• _ASSIGNED TASK_
Search the material below for "여러분의" and copy every line where it occurs.

• _TASK MATERIAL_
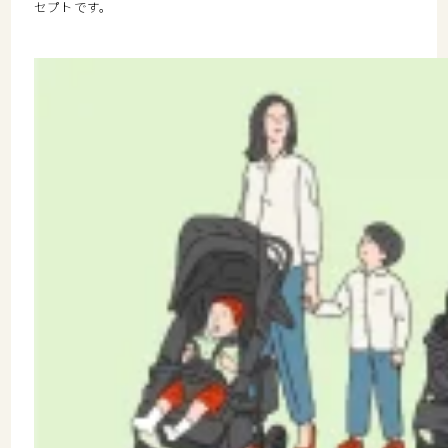
セプトです。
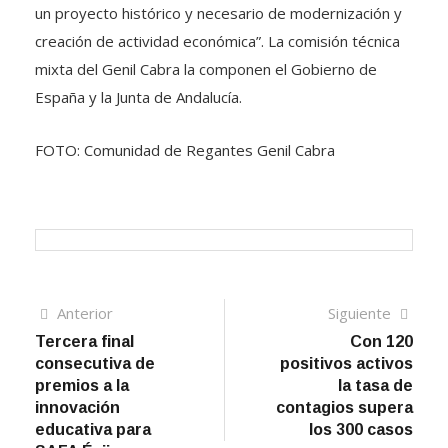
un proyecto histórico y necesario de modernización y
creación de actividad económica”. La comisión técnica
mixta del Genil Cabra la componen el Gobierno de
España y la Junta de Andalucía.
FOTO: Comunidad de Regantes Genil Cabra
Navegación
Artículo
Sigui
Anterior
Siguiente
anterior
artíc
Tercera final
Con 120
de
consecutiva de
positivos activos
entradas
premios a la
la tasa de
innovación
contagios supera
educativa para
los 300 casos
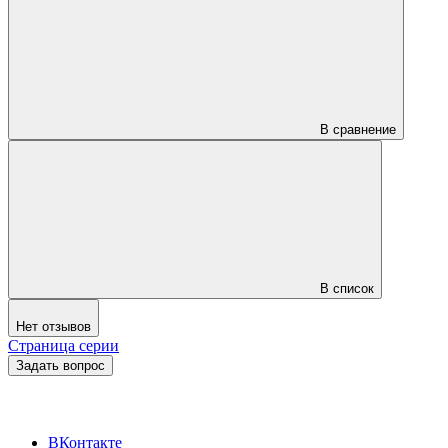
В сравнение
В список
Нет отзывов
Страница серии
Задать вопрос
ВКонтакте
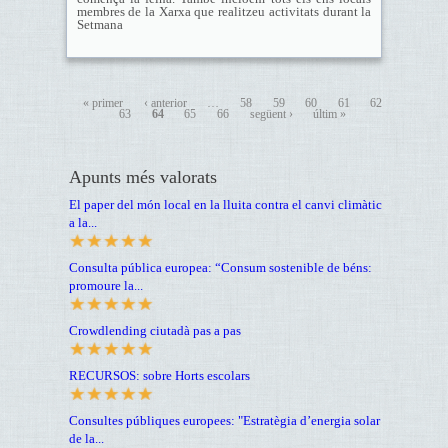
membres de la Xarxa que realitzeu activitats durant la
Setmana
« primer
‹ anterior
…
58
59
60
61
62
63
64
65
66
següent ›
últim »
Apunts més valorats
El paper del món local en la lluita contra el canvi climàtic
a la...
Consulta pública europea: “Consum sostenible de béns:
promoure la...
Crowdlending ciutadà pas a pas
RECURSOS: sobre Horts escolars
Consultes públiques europees: "Estratègia d’energia solar
de la...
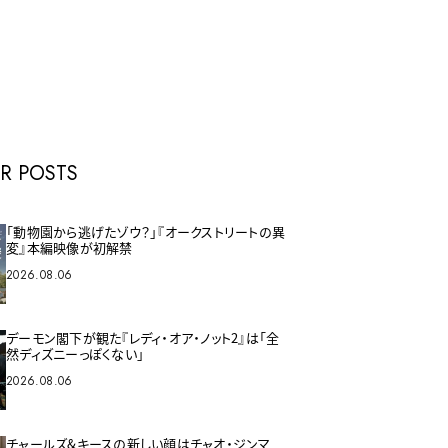
E
R POSTS
「動物園から逃げたゾウ？」『オークストリートの異
変』本編映像が初解禁
2026.08.06
デーモン閣下が観た『レディ・オア・ノット2』は「全
然ディズニーっぽくない」
2026.08.06
チャールズ&キースの新しい顔はチャオ・ジンマ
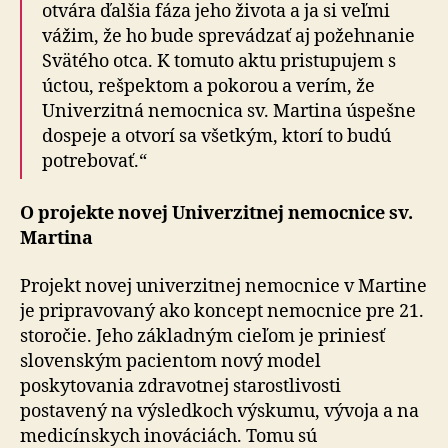
otvára ďalšia fáza jeho života a ja si veľmi
vážim, že ho bude sprevádzať aj požehnanie
Svätého otca. K tomuto aktu pristupujem s
úctou, rešpektom a pokorou a verím, že
Univerzitná nemocnica sv. Martina úspešne
dospeje a otvorí sa všetkým, ktorí to budú
potrebovať.“
O projekte novej Univerzitnej nemocnice sv.
Martina
Projekt novej univerzitnej nemocnice v Martine
je pripravovaný ako koncept nemocnice pre 21.
storočie. Jeho základným cieľom je priniesť
slovenským pacientom nový model
poskytovania zdravotnej starostlivosti
postavený na výsledkoch výskumu, vývoja a na
medicínskych inováciách. Tomu sú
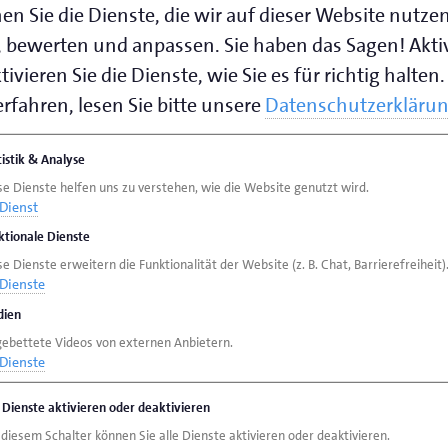
en Sie die Dienste, die wir auf dieser Website nutze
endsburg
 bewerten und anpassen. Sie haben das Sagen! Akti
1-5
ivieren Sie die Dienste, wie Sie es für richtig halten.
g
rfahren, lesen Sie bitte unsere
Datenschutzerkläru
speichern (.vcf)
tistik & Analyse
se Dienste helfen uns zu verstehen, wie die Website genutzt wird.
Dienst
ktionale Dienste
e Dienste erweitern die Funktionalität der Website (z. B. Chat, Barrierefreiheit)
Dienste
ien
gebettete Videos von externen Anbietern.
Dienste
e Dienste aktivieren oder deaktivieren
 diesem Schalter können Sie alle Dienste aktivieren oder deaktivieren.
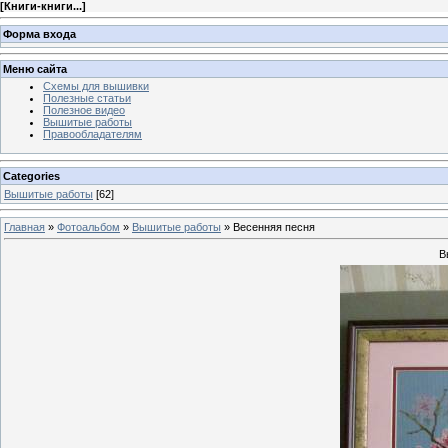
[
Книги-книги...
]
Форма входа
Меню сайта
Схемы для вышивки
Полезные статьи
Полезное видео
Вышитые работы
Правообладателям
Categories
Вышитые работы
[62]
Главная
»
Фотоальбом
»
Вышитые работы
» Весенняя песня
В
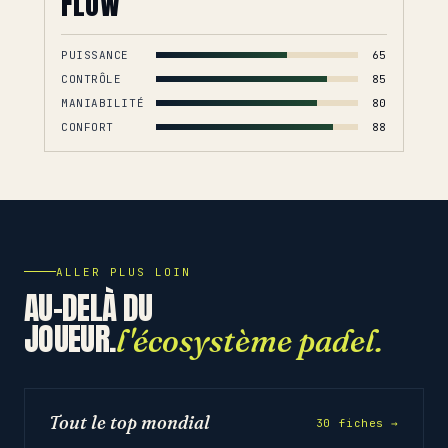
FLOW
PUISSANCE
65
CONTRÔLE
85
MANIABILITÉ
80
CONFORT
88
ALLER PLUS LOIN
AU-DELÀ DU
JOUEUR.
l'écosystème padel.
Tout le top mondial
30 fiches →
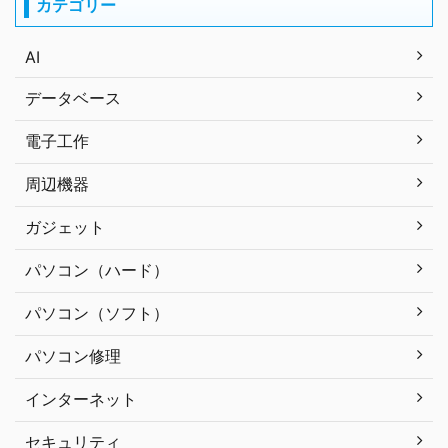
カテゴリー
AI
データベース
電子工作
周辺機器
ガジェット
パソコン（ハード）
パソコン（ソフト）
パソコン修理
インターネット
セキュリティ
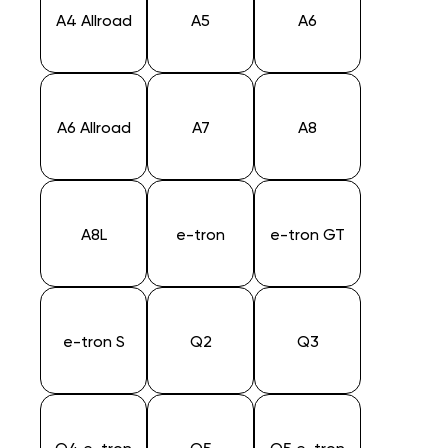
A4 Allroad
A5
A6
A6 Allroad
A7
A8
A8L
e-tron
e-tron GT
e-tron S
Q2
Q3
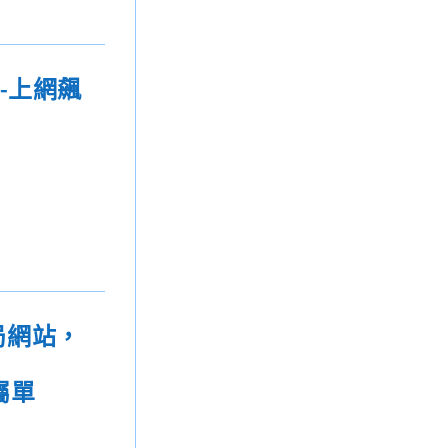
-上網飆
局網站，
屬單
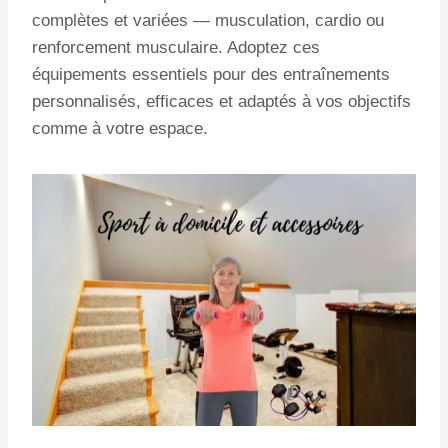
complètes et variées — musculation, cardio ou
renforcement musculaire. Adoptez ces
équipements essentiels pour des entraînements
personnalisés, efficaces et adaptés à vos objectifs
comme à votre espace.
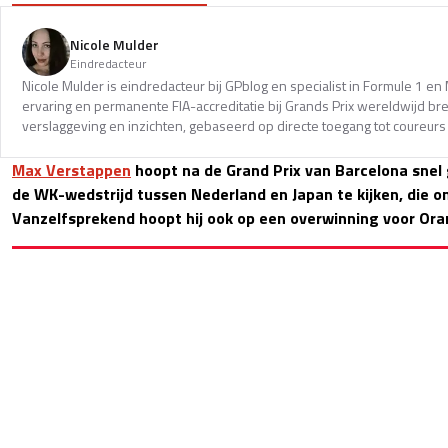
Nicole Mulder
Eindredacteur
Nicole Mulder is eindredacteur bij GPblog en specialist in Formule 1 e
ervaring en permanente FIA-accreditatie bij Grands Prix wereldwijd b
verslaggeving en inzichten, gebaseerd op directe toegang tot coureurs 
Max Verstappen
hoopt na de Grand Prix van Barcelona snel 
de WK-wedstrijd tussen Nederland en Japan te kijken, die o
Vanzelfsprekend hoopt hij ook op een overwinning voor Ora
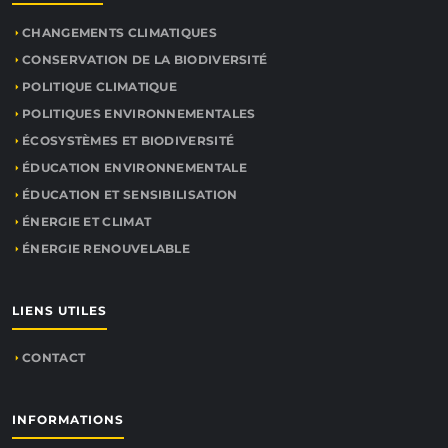
CHANGEMENTS CLIMATIQUES
CONSERVATION DE LA BIODIVERSITÉ
POLITIQUE CLIMATIQUE
POLITIQUES ENVIRONNEMENTALES
ÉCOSYSTÈMES ET BIODIVERSITÉ
ÉDUCATION ENVIRONNEMENTALE
ÉDUCATION ET SENSIBILISATION
ÉNERGIE ET CLIMAT
ÉNERGIE RENOUVELABLE
LIENS UTILES
CONTACT
INFORMATIONS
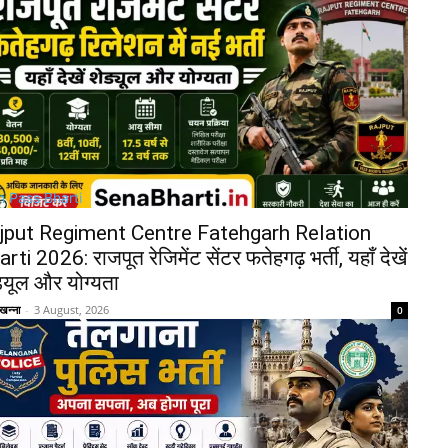
h Pass Bharti
jput Regiment Centre Fatehgarh Relation
rti 2026: राजपूत रेजिमेंट सेंटर फतेहगढ़ भर्ती, यहाँ देखें
्यूल और योग्यता
खन्ना
-
3 August, 2026
0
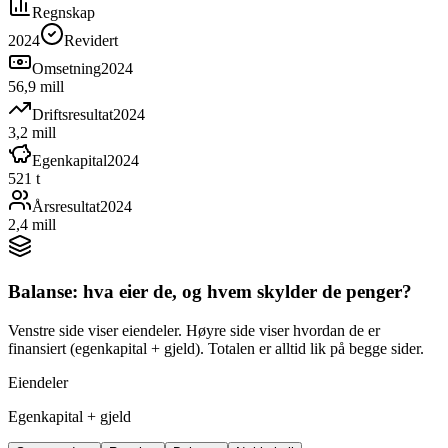
Regnskap
2024
Revidert
Omsetning
2024
56,9 mill
Driftsresultat
2024
3,2 mill
Egenkapital
2024
521 t
Årsresultat
2024
2,4 mill
Balanse: hva eier de, og hvem skylder de penger?
Venstre side viser eiendeler. Høyre side viser hvordan de er
finansiert (egenkapital + gjeld). Totalen er alltid lik på begge sider.
Eiendeler
Egenkapital + gjeld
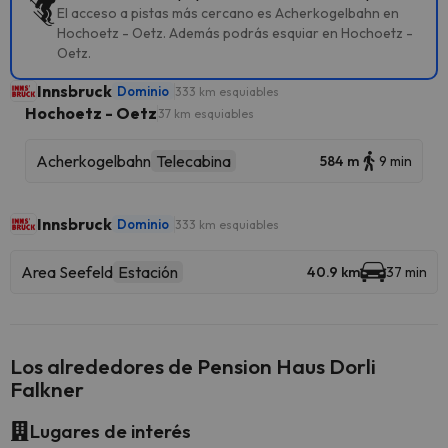
El acceso a pistas más cercano es Acherkogelbahn en
Hochoetz - Oetz. Además podrás esquiar en Hochoetz -
Oetz.
Innsbruck
Dominio
333 km esquiables
Hochoetz - Oetz
37 km esquiables
Acherkogelbahn
Telecabina
584 m
9 min
Innsbruck
Dominio
333 km esquiables
Area Seefeld
Estación
40.9 km
37 min
Los alrededores de Pension Haus Dorli
Falkner
Lugares de interés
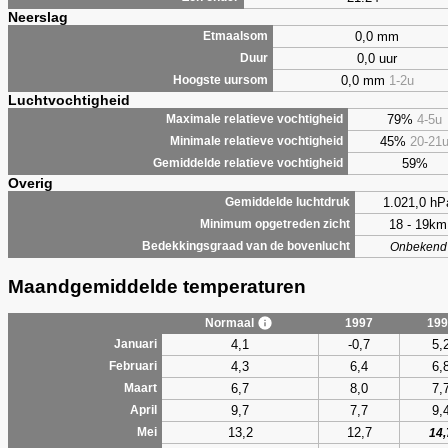
Neerslag
0,0 mm
Etmaalsom
0,0 uur
Duur
0,0 mm
1-2u
Hoogste uursom
Luchtvochtigheid
79%
4-5u
Maximale relatieve vochtigheid
45%
20-21
Minimale relatieve vochtigheid
59%
Gemiddelde relatieve vochtigheid
Overig
1.021,0 hP
Gemiddelde luchtdruk
18 - 19km
Minimum opgetreden zicht
Bedekkingsgraad van de bovenlucht
Onbekend
Maandgemiddelde temperaturen
Normaal
1997
199
4,1
-0,7
5,
Januari
4,3
6,4
6,
Februari
6,7
8,0
7,
Maart
9,7
7,7
9,
April
13,2
12,7
Mei
14,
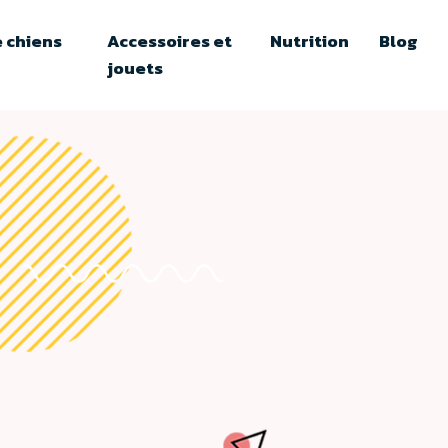
 chiens
Accessoires et
Nutrition
Blog
jouets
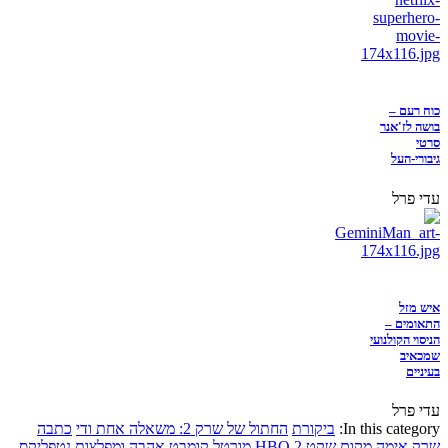
כוח רעם –
בושה לז'אנר
סרטי
גיבורי-העל
עדי פרל
איש מזל
התאומים –
הניסוי הקולנועי
שמכאיב
בעיניים
עדי פרל
In this category:
ביקורת
החתול של שרק 2: משאלה אחת ודי
כתבה
שרק
אימה
מקום שקט 2
HBO
מורטל קומבט
אהבה ומפלצות
נטפליקס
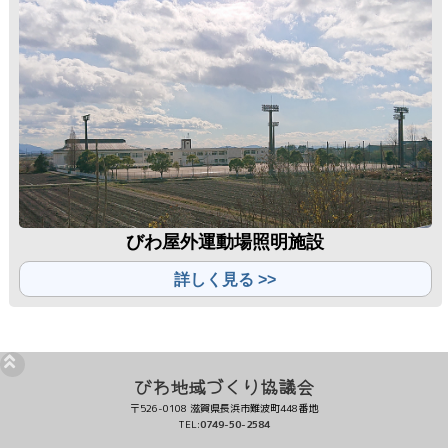
びわ屋外運動場照明施設
詳しく見る >>
びわ地域づくり協議会
〒526-0108 滋賀県長浜市難波町448番地
TEL:
0749-50-2584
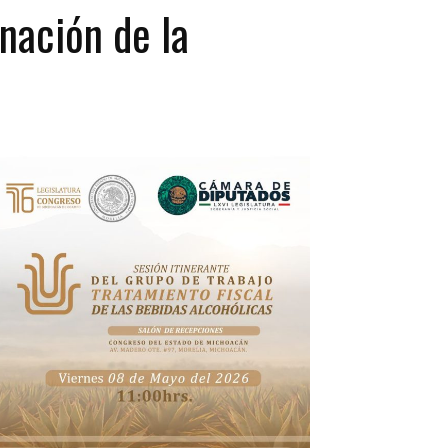
nación de la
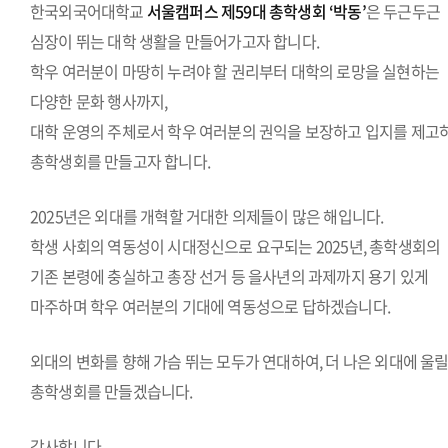
한국외국어대학교
서울캠퍼스 제59대 총학생회 ‘박동’
은 두근두근
심장이 뛰는 대학 생활을 만들어가고자 합니다.
학우 여러분이 마땅히 누려야 할 권리부터 대학의 로망을 실현하는
다양한 문화 행사까지,
대학 운영의 주체로서 학우 여러분의 권익을 보장하고 입지를 제고
총학생회를 만들고자 합니다.
2025년은 외대를 개혁할 거대한 의제들이 많은 해입니다.
학생 사회의 역동성이 시대정신으로 요구되는 2025년, 총학생회의
기존 본령에 충실하고 총장 선거 등 을사년의 과제까지 용기 있게
마주하며 학우 여러분의 기대에 역동성으로 답하겠습니다.
외대의 변화를 향해 가슴 뛰는 모두가 연대하여, 더 나은 외대에 울
총학생회를 만들겠습니다.
감사합니다.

• _RESPONSE TO THIS EXERCISE_
대학 운영의 주체로서 학우 여러분의 권익을 보장하고 입지를 제고
마주하며 학우 여러분의 기대에 역동성으로 답하겠습니다.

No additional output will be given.